# Task prompt
Please count how many lines in the rows below contain the string "distortionguitar". Reply with the number alone.

# Records shown
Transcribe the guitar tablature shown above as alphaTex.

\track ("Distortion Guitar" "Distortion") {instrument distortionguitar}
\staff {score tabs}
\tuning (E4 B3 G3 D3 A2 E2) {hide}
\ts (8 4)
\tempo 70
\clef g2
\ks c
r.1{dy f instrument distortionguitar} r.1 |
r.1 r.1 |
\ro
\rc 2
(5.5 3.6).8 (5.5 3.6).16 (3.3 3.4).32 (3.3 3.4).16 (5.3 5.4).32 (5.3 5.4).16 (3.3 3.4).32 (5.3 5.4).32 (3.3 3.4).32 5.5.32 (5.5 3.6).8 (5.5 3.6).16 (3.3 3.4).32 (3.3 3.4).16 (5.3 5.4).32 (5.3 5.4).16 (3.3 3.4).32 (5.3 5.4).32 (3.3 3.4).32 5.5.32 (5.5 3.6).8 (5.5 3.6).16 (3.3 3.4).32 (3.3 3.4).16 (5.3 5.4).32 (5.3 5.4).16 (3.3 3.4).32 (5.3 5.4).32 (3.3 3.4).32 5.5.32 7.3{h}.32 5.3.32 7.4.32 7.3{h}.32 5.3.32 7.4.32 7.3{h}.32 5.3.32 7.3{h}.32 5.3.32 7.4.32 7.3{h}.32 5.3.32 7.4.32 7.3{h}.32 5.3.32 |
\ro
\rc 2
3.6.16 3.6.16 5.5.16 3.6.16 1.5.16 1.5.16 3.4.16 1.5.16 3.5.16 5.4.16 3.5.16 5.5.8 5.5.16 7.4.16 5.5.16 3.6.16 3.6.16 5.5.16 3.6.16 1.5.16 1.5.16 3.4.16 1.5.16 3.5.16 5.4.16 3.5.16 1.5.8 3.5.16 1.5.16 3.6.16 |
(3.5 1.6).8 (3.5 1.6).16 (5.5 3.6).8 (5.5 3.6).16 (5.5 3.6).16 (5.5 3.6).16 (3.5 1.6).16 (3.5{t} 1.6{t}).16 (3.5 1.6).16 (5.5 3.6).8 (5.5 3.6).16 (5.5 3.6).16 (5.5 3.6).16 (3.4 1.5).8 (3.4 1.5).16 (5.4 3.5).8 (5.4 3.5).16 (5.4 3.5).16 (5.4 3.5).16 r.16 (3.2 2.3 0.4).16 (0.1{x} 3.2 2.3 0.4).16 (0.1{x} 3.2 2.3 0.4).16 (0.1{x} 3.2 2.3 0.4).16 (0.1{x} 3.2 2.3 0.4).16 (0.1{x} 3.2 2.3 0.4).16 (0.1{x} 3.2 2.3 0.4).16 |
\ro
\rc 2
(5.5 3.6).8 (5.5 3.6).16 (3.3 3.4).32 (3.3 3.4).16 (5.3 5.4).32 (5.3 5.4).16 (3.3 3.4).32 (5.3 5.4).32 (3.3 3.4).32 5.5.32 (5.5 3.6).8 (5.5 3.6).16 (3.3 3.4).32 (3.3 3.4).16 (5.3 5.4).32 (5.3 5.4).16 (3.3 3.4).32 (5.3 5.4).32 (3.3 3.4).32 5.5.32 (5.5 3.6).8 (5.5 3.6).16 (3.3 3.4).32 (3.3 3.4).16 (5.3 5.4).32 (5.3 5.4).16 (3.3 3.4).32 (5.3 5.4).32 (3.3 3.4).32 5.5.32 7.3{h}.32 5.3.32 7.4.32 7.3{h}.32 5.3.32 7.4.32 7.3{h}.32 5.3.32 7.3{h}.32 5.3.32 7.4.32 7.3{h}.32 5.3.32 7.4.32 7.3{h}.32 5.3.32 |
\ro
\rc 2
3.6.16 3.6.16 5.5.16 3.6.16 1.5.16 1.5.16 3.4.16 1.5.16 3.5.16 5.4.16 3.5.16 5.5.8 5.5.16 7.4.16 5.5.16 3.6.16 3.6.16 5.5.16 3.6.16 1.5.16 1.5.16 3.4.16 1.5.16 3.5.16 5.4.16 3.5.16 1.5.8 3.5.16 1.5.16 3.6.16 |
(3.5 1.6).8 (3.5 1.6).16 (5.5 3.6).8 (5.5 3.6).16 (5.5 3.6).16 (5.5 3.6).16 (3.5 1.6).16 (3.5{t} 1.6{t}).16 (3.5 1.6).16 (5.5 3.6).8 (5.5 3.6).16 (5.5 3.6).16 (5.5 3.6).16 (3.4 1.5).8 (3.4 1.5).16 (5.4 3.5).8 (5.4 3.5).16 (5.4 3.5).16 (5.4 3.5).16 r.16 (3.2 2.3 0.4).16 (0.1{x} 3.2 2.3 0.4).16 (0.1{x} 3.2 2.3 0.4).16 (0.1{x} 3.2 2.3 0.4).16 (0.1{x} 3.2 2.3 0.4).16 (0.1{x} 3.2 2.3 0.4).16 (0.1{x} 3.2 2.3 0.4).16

# The response
2